Abbiamo visto sfilare decine di testimoni. Tutti a dire che Johansens non è un criminale, non è un pirata, voleva semplicemente esercitare i suoi diritti su prodotti originali regolarmente acquistati; tutti a dire che è un piccolo genio, che la sua battaglia per un diritto dei consumatori ad avere il controllo più ampio possibile sulle opere che acquistano legittimamente (e che sta portando avanti, in questi giorni, anche con riferimento al sistema iTunes di Apple ) è una battaglia giusta e che sta portando avanti in nome di tutti; tutti a dire che l’aggiramento del CSS era unicamente per vedere su sistemi Gnu/Linux i DVD che aveva acquistato regolarmente; tutti a dire che dovrebbero ringraziarlo, per quello che sta facendo, invece di trascinarlo alla sbarra .
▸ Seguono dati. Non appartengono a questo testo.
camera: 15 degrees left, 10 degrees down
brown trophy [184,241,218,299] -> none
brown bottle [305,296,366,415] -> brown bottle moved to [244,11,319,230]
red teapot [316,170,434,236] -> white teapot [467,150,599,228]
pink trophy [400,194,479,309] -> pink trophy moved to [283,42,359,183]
Ma tutto questo lo sapevamo già. La cosa che più ci ha dato fastidio è stata la strana sensazione come giuristi europei – che qualcuno (la MPAA degli Stati Uniti d’America, la Hollywood dei lustrini e dei cartoni animati) entrasse a gamba tesa nel nostro sistema giuridico, nella nostra civiltà del diritto, chiedendo la condanna di un nostro cittadino, chiedendo di dimenticare principi, tradizioni, stili che la nostra civiltà giuridica in molti casi, soprattutto nel diritto penale, esporta al mondo intero. E non abbiamo bisogno di prendere lezioni di diritto – e di civiltà – sicuramente, dai discografici e dai produttori cinematografici americani.
Abbiamo visto equilibrismi da circo trasferiti nelle aule di tribunale: non si sapeva, in concreto, quale legge applicare per mettere in galera il ragazzino (non essendo applicabile una fattispecie di aggiramento delle misure tecnologiche come prevista dalla EUCD e da alcune normative nazionali, tra cui l’Italia) e si è optato per una legge che disciplina sic! – l’apertura abusiva di posta “normale” (Sezione 145 del codice penale) e che già era stata estesa, in alcuni casi, al furto di documenti elettronici, ma mai all’ipotesi del reverse engineering.
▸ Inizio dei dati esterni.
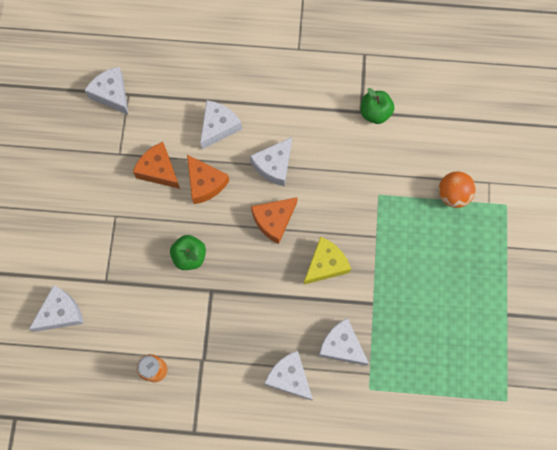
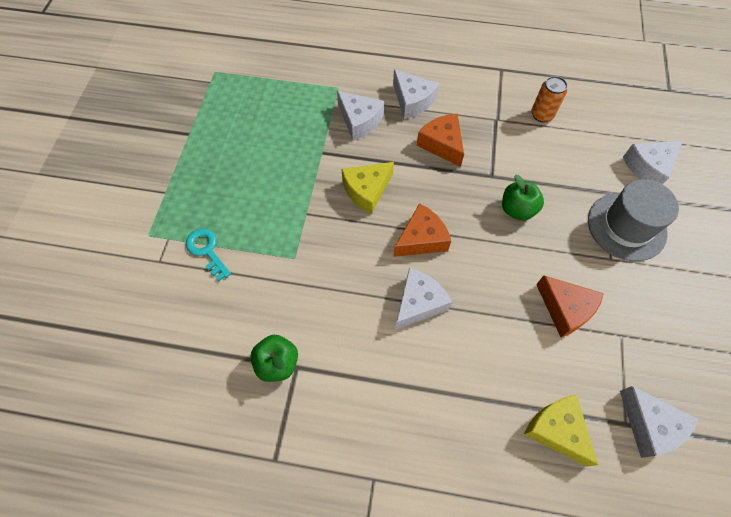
camera: 175 degrees left, 10 degrees down
orange cheese [187,155,229,204] -> orange cheese moved to [417,114,464,167]
white cheese [200,100,242,149] -> none
orange ball [438,171,476,208] -> turquoise key [186,228,231,281]
none -> yellow cheese [524,394,598,467]
none -> grey hat [588,179,679,261]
L’importanza di questo processo che è diventato, in Europa, un caso di scuola va ben oltre ciò che deciderà la prossima settimana il giudice norvegese. Si sono lette tante cose, ma una sensazione, a volte, vale più di cento
parole. La sensazione quando abbiamo incontrato gli attori che ruotano attorno a questo (tragico) teatrino dell’affair DeCSS, sia in Norvegia sia negli USA, è quella di una sempre maggiore voglia di controllo . Controllo sulla conoscenza, sulla libertà di ricerca, sulla libertà di manifestazione del pensiero.
Che a nessuno, nel mondo dell’entertainment tecnologico, interessi più dei diritti dei consumatori è un segreto di Pulcinella.
Ma che questi interessi economici spingano anche ad utilizzare il diritto penale come arma, come deterrente (qualcuno ricorda le manette e le galere in alcuni spot televisivi ??), per disegnare un mondo dove non c’è più spazio per la creatività, per le libere utilizzazioni, per la libertà in generale, beh, significa solo una cosa: crisi della civiltà giuridica. E non è certamente un bene.